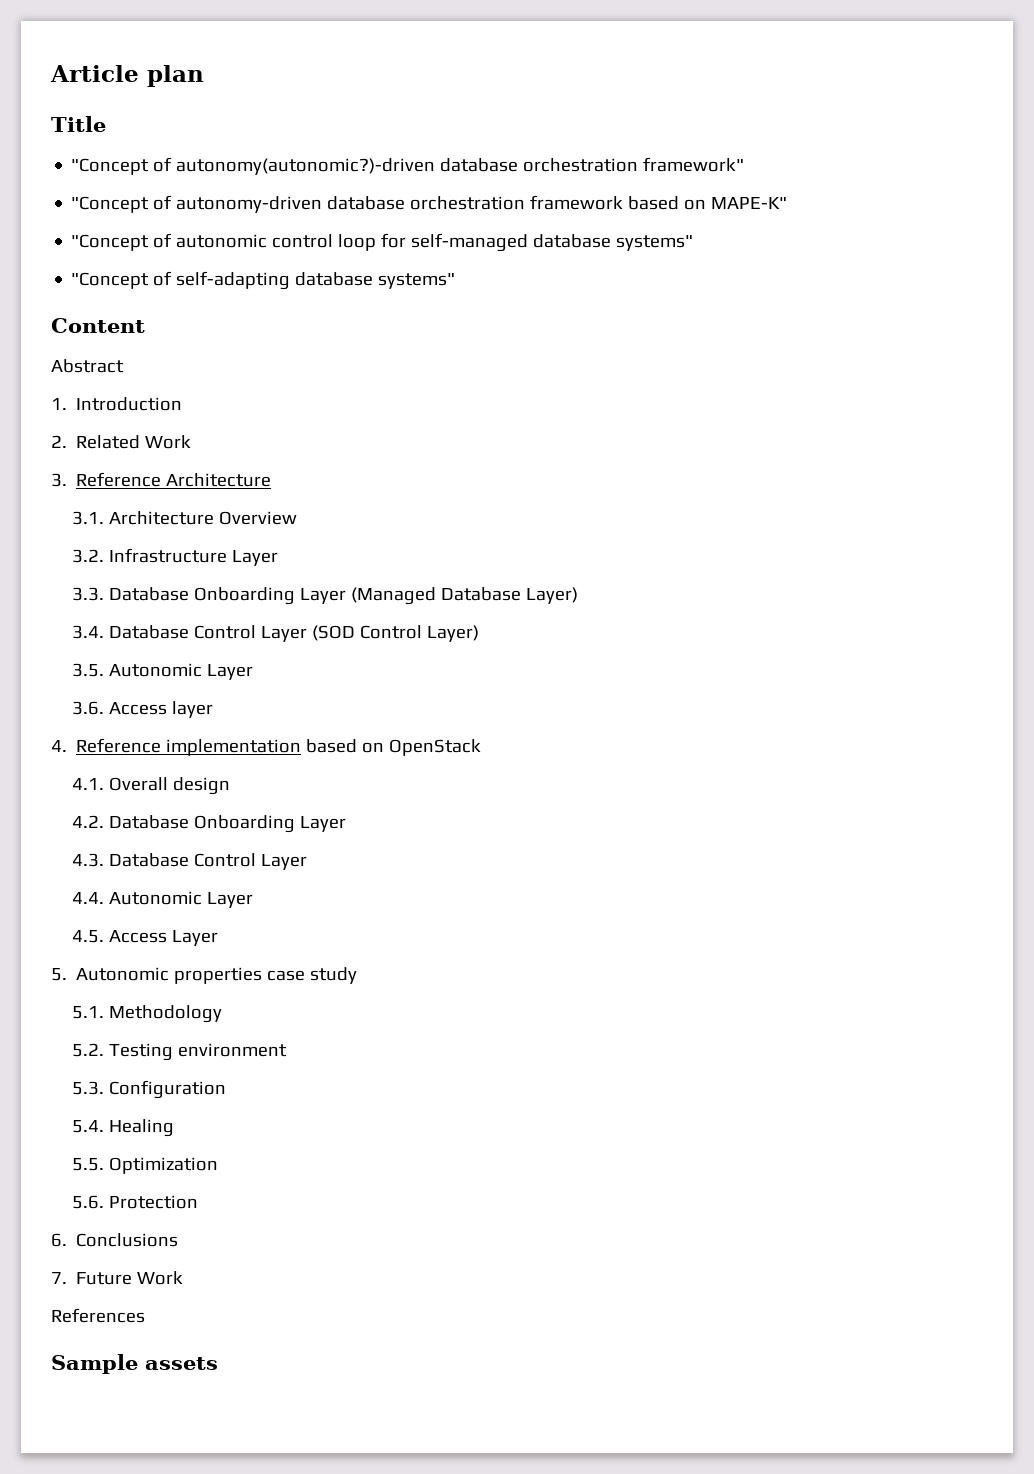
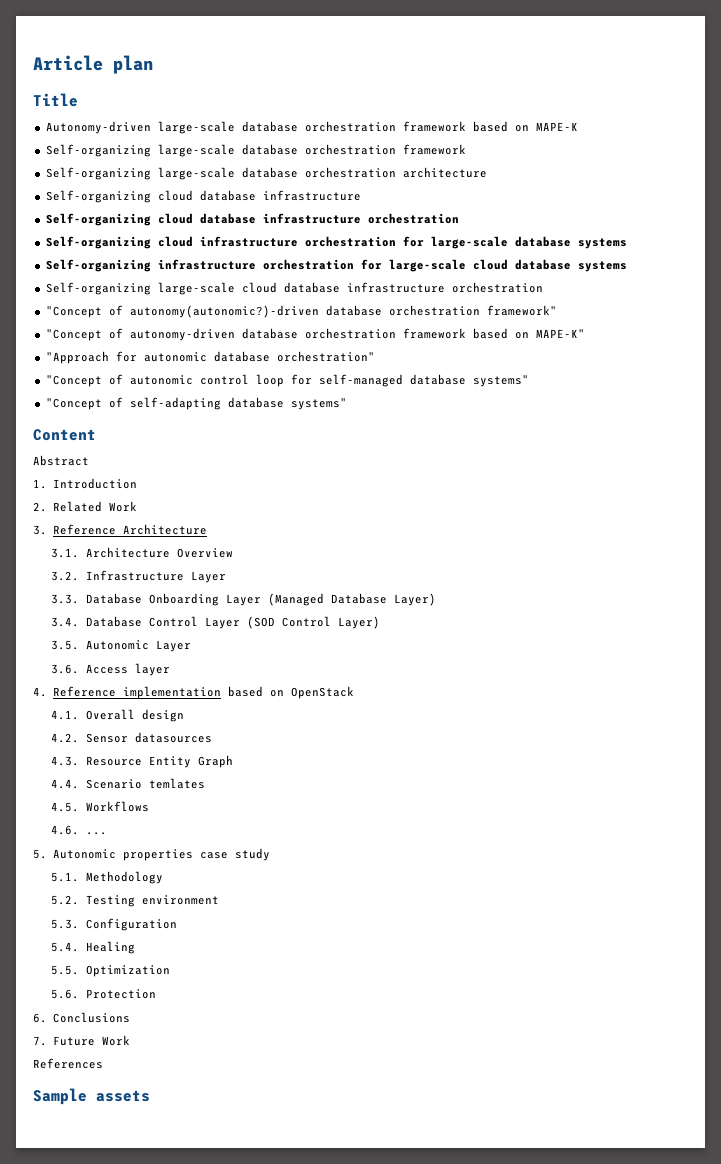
(106, 124) none -> [45,121,578,134] [45,144,466,157] [45,167,487,180] [45,190,361,203] [45,213,459,226] [45,236,627,249] [45,259,627,272] [45,282,543,295] // Autonomy-driven large-scale database orchestration framework based on MAPE-K // Self-organizing large-scale database orchestration framework // Self-organizing large-scale database orchestration architecture // Self-organizing cloud database infrastructure // Self-organizing cloud database infrastructure orchestration // Self-organizing cloud infrastructure orchestration for large-scale database systems // Self-organizing infrastructure orchestration for large-scale cloud database systems // Self-organizing large-scale cloud database infrastructure orchestration
(788, 203) none -> [45,351,375,364] // "Approach for autonomic database orchestration"
[108,815,346,833] [71,853,307,870] Database Onboarding Layer // 4.3. Database Control Layer -> [86,732,213,743] [51,755,234,768] Sensor datasources // 4.3. Resource Entity Graph
[108,891,253,908] Autonomic Layer -> [86,778,206,789] Scenario temlates
[108,930,218,946] Access Layer -> [86,801,150,812] [51,825,108,835] Workflows // 4.6. ...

=-=-=-=-=

Exactly the lines from the one containing "(788, 203) none" to the final line of the entries must be restated, and no others.

(788, 203) none -> [45,351,375,364] // "Approach for autonomic database orchestration"
[108,815,346,833] [71,853,307,870] Database Onboarding Layer // 4.3. Database Control Layer -> [86,732,213,743] [51,755,234,768] Sensor datasources // 4.3. Resource Entity Graph
[108,891,253,908] Autonomic Layer -> [86,778,206,789] Scenario temlates
[108,930,218,946] Access Layer -> [86,801,150,812] [51,825,108,835] Workflows // 4.6. ...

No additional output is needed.